Before I finish this article there is something that I would like to mention about software in particular. It seems as though standards developers in batch circles and those involved in defining validation systems are of similar minds. Indeed, this is a very good example of good practice for all concerned. In batch circles the de-facto standard is known as ISA S88 which is used for defining batch terminology and processes (there is also the ISA 95 standard for defining the integration between enterprise planning system with control systems). Both the ISA S88 and ISA S95 standards reference the importance and use of software modularity. In fact the ISA S88 standard also defines the hierarchy of company structures using such terms as Enterprise (to define a global company), a plant (an individual manufacturing site), an area (a manufacturing area within the plant such as a tank farm), a Unit (such as a Reactor or Centrifuge) and a control module (a number of devices that work together to provide a specific function such as an agitation). In this regard the idea is that a software system is split into a hierarchy of smaller software modules. The idea is that it is easier (and more efficient) to provide software functionality in multiple modules than in one large piece of contiguous software. This makes sense in all sorts of ways, not least in that it is easier to specify the function of a system piece by piece (module by module). This also makes it easier to test the functionality of each piece separately before it being joined to the other software modules. Harking back to the ‘V’ model above, you will see that software modules and module tests are part of the validation process and where an integration test is used to test the system as a whole. Another benefit of this system results in only modules that share information or lines of command are joined together – thus reducing the complexity and the amount of information transfer or shared between one another and the resulting communications traffic.

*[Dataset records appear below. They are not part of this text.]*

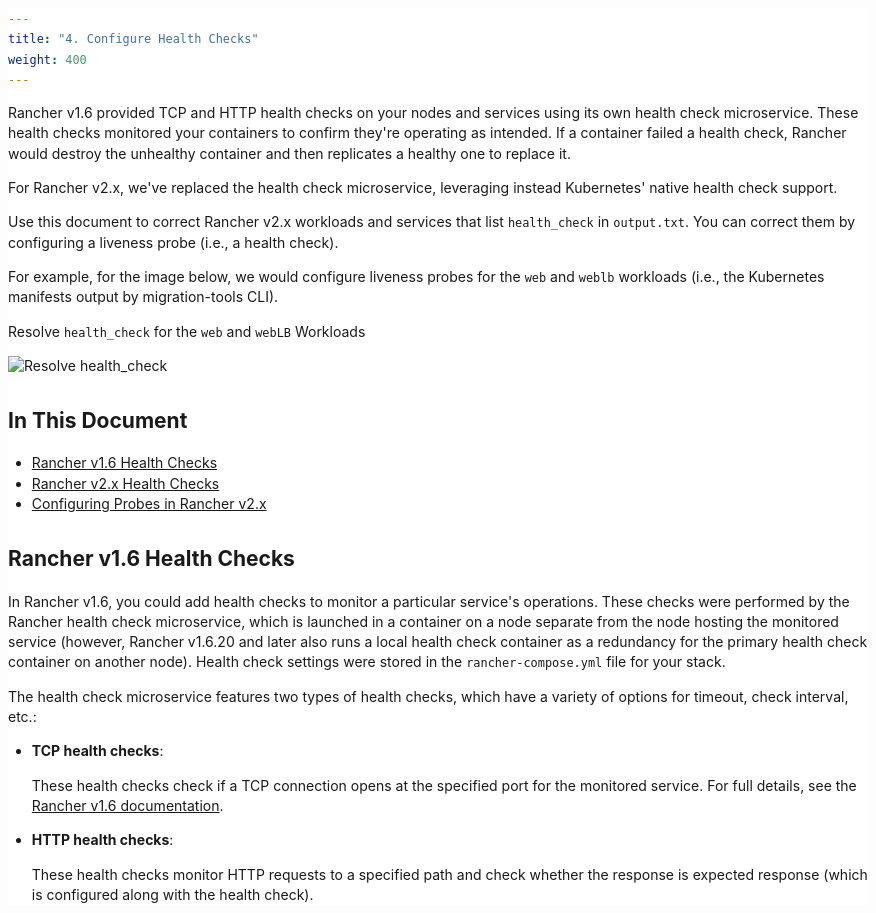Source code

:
 ```yaml
---
title: "4. Configure Health Checks"
weight: 400
---
```


Rancher v1.6 provided TCP and HTTP health checks on your nodes and services using its own health check microservice. These health checks monitored your containers to confirm they're operating as intended. If a container failed a health check, Rancher would destroy the unhealthy container and then replicates a healthy one to replace it.

For Rancher v2.x, we've replaced the health check microservice, leveraging instead Kubernetes' native health check support.

Use this document to correct Rancher v2.x workloads and services that list `health_check` in `output.txt`. You can correct them by configuring a liveness probe (i.e., a health check).

For example, for the image below, we would configure liveness probes for the `web` and `weblb` workloads (i.e., the Kubernetes manifests output by migration-tools CLI).

<figcaption>Resolve <code>health_check</code> for the <code>web</code> and <code>webLB</code> Workloads</figcaption>

![Resolve health_check]({{<baseurl>}}/img/rancher/resolve-health-checks.png)

## In This Document



- [Rancher v1.6 Health Checks](#rancher-v1-6-health-checks)
- [Rancher v2.x Health Checks](#rancher-v2-x-health-checks)
- [Configuring Probes in Rancher v2.x](#configuring-probes-in-rancher-v2-x)



## Rancher v1.6 Health Checks

In Rancher v1.6, you could add health checks to monitor a particular service's operations. These checks were performed by the Rancher health check microservice, which is launched in a container on a node separate from the node hosting the monitored service (however, Rancher v1.6.20 and later also runs a local health check container as a redundancy for the primary health check container on another node). Health check settings were stored in the `rancher-compose.yml` file for your stack.

The health check microservice features two types of health checks, which have a variety of options for timeout, check interval, etc.:

- **TCP health checks**:

    These health checks check if a TCP connection opens at the specified port for the monitored service. For full details, see the [Rancher v1.6 documentation]({{<baseurl>}}/rancher/v1.6/en/cattle/health-checks/).

- **HTTP health checks**:

    These health checks monitor HTTP requests to a specified path and check whether the response is expected response (which is configured along with the health check).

Finally ( I know I said “Before I finish” just before) but please bare with me. You may think that the above validation process is somewhat long winded. However the philosophy behind the process is not only to provide a validated system but also to provide an efficient way of developing computer based hardware and software systems. The benefit of the approach is to provide a well documented and validated system. Once documented it is easier to maintain (and modify if ever required in the future). The approach (since it is modular) also enables multiple developers to work in parallel thus reducing the overall development time of the system. The process also lends itself to producing software in libraries for future re-use. Reusable software is extremely useful and from personal experience I recall reusing a colleague’s reporting software that originally took over 6 months to develop to only taking 3 days to modify and reuse in another application.